## QUESTIONS TO ANSWER
**a.** Translate into Spanish the following sentence from the article on Chile's incoming government: "He assumes office on March 11 and has already appointed his cabinet, half of whom have been educated at top US universities."
**b.** Reproduce the article on Chile's incoming government from "In January, Chile" up to and including "ratings of 80%.".
**c.** Carry on the article about Chile's new government and its planned reforms from the point at which it stops.

## TEXT PASSAGE
President elect: Sebastián Piñera swept to power in Chile in January

Chile's new right-wing government has promised to sustain the country's growth trajectory with a series of reforms, aimed at diversifying its economy, which is highly dependent on the copper industry, and improving conditions for SMEs. Writer Jason Mitchell

Sebastián Piñera, Chile's right-wing, billionaire president-elect wants to implement significant 'supply-side' reforms and propel forward the capital markets of Latin America's best-rated sovereign.

Mr Piñera, aged 61, who represents the Alliance for Change coalition and will be Chile's first right-wing president for almost 20 years, beat Eduardo Frei, who stood for the incumbent centre-left alliance Concertación, by a narrow margin during the run-off presidential election on January 17 (51.6% to 48.4%). He assumes office on March 11 and has already appointed his cabinet, half of whom have been educated at top US universities.

Felipe Larrain, who is currently economics professor at the prestigious Pontificia Universidad Católica de Chile (as well as Mr Piñera's key economics advisor), will be the finance minister and Juan Andrés Fontaine, currently director of the local financial consultancy Fontaine y Paúl Consultores and a former economics professor at Universidad Católica de Chile, steps up as economy minister.

Major reserves

In December, Jim O'Neill, chief economist at Goldman Sachs, published research showing that Chile has the best mix of macroeconomic policy of any Latin American country. It is rated A+ by Standard & Poor's (S&P), the highest rating of any Latin American sovereign (it is followed by Mexico at BBB and Brazil and Peru at BBB-). Chile has one of the most open economies in the world and its recovery was slow to take off last year, as it is so tied to world trade. But this year Goldman Sachs expects the economy to grow above trend at 5% or higher.

In January, Chile became the first South American nation to be a full member of the Organisation for Economic Co-operation and Development (OECD). The country has huge fiscal reserves (mostly built up from profits from Codelco, the state-owned copper giant and the world's biggest copper producer) and was able to implement one of the best countercyclical policies globally during the international financial crisis, significantly boosting the popularity of outgoing president Michelle Bachelet, who leaves office with approval ratings of 80%.

Far-reaching reforms

Mr Piñera campaigned on a platform of generating 1 million jobs during his four-year term and creating a nation of entrepreneurs. He plans to make the labour laws more flexible and is investigating ways in which the state can make loans or give subsidies to small to medium-sized enterprises (SMEs).

"The Concertación coalition did a pretty good job in Chile during the past two decades," says Raimundo Monge, director of strategic planning at Banco Santander in Chile. "However, I think most people felt that in the end it had run out of ideas and stamina. At a macro level, the economy has been doing very well. There is an autonomous central bank which has successfully targeted inflation.

## DATA BELOW

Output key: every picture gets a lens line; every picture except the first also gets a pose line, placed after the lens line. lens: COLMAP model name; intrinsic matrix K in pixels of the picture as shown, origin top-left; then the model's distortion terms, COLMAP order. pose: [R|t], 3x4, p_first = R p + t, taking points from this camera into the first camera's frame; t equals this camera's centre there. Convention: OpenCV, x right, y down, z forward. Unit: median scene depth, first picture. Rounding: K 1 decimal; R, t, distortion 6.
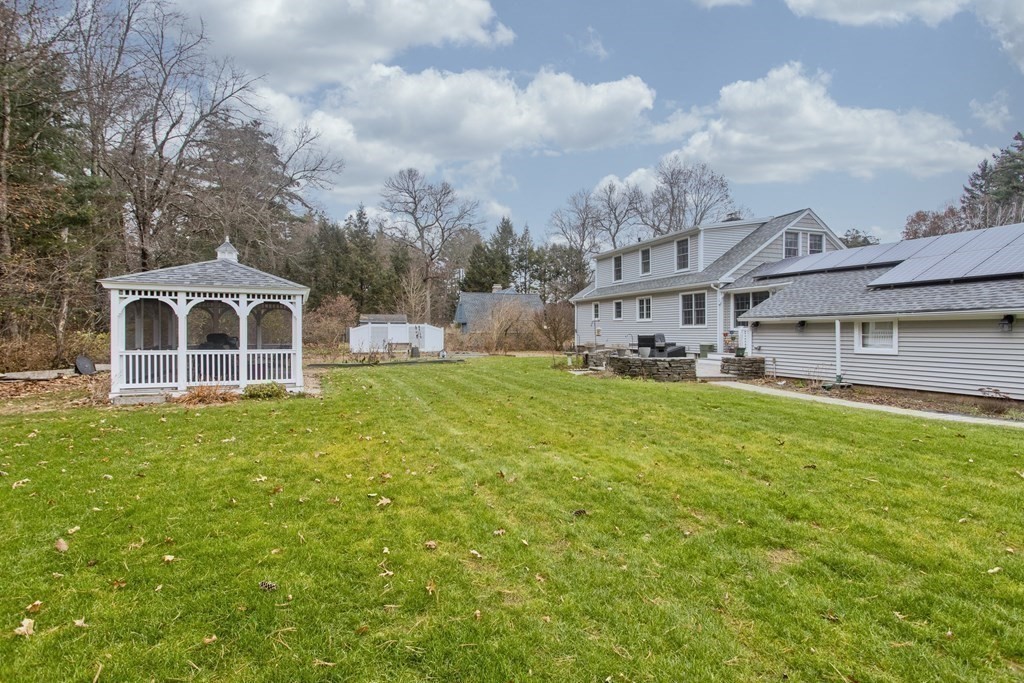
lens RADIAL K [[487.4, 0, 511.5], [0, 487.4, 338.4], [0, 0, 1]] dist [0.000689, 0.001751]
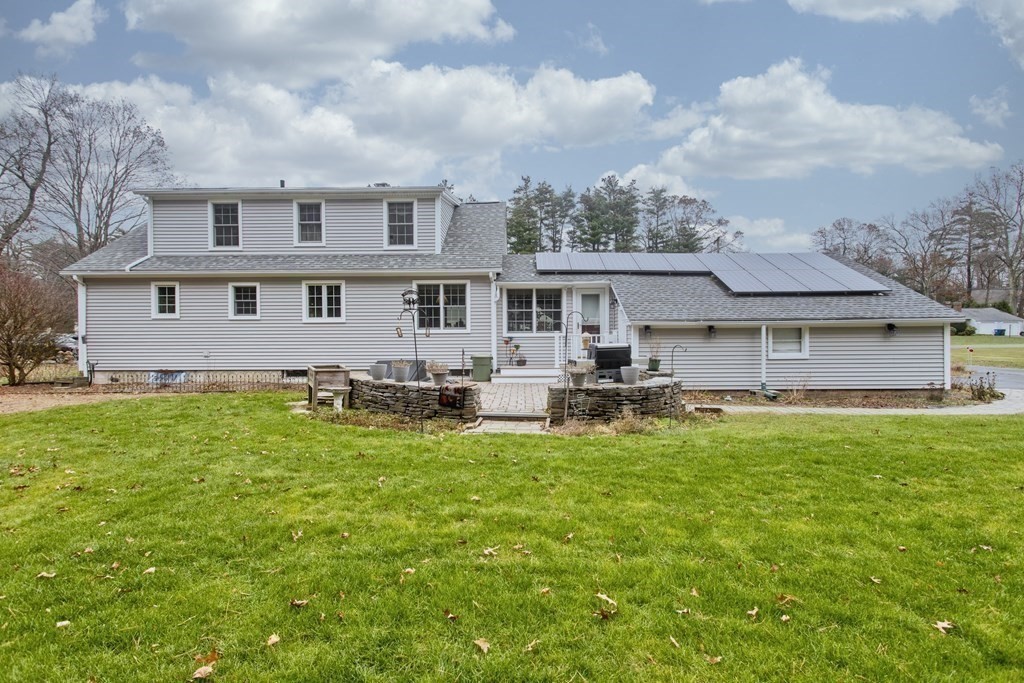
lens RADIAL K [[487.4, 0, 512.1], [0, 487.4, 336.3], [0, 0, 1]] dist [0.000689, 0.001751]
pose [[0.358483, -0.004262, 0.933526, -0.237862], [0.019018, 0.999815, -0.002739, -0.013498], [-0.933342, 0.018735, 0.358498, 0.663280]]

## ANSWERS FOR EACH ITEM
**a.** Asume el cargo el 11 de marzo y ya ha nombrado a su gabinete, la mitad del cual se ha formado en las mejores universidades de Estados Unidos.

**b.**
In January, Chile became the first South American nation to be a full member of the Organisation for Economic Co-operation and Development (OECD). The country has huge fiscal reserves (mostly built up from profits from Codelco, the state-owned copper giant and the world's biggest copper producer) and was able to implement one of the best countercyclical policies globally during the international financial crisis, significantly boosting the popularity of outgoing president Michelle Bachelet, who leaves office with approval ratings of 80%.

**c.**
"Nonetheless, there is a lot to be done at the micro level in the country and this is what Mr Piñera wants to focus on. It involves creating more jobs, changing the taxation regime and stripping away regulations. He will bring a sense of urgency and his government will be made up of smart people and well-known entrepreneurs."

Mr Monge says that it takes too long for a new business to be set up in the country and the government must introduce a fast-track method for SMEs if they are to succeed. He adds that often the environmental standards that have to be met are too great and too many government agencies are involved in the approval of a new firm. He believes that banks will grant more loans to small companies if the state can provide some sort of guarantee. One possibility is the minimum wage being set at an hourly level rather than on a monthly basis, in order to encourage more part-time employment, especially among women. Such reforms, says Mr Monge, could boost economic growth in Chile by up to 1% annually.

It seems that empowering SMEs will be at the heart of the new government's strategy, as Mr Fontaine told a press conference that these companies "represent the ideal society that the new government wants to create, characterised by the opportunity to make concrete the entrepreneurial ideas of small firms and by the creation of employment."

Jerome Booth, head of research at private equity giant Ashmore Investment, says: "Chile has reached the point where the administration of the day will continue with the same economic policies. National creditworthiness will not change depending on the government. This is true of other Latin American countries too, including Colombia, Brazil and Uruguay. I think the supply-side reforms suggested by Mr Piñera would be good for the country - it will encourage investment."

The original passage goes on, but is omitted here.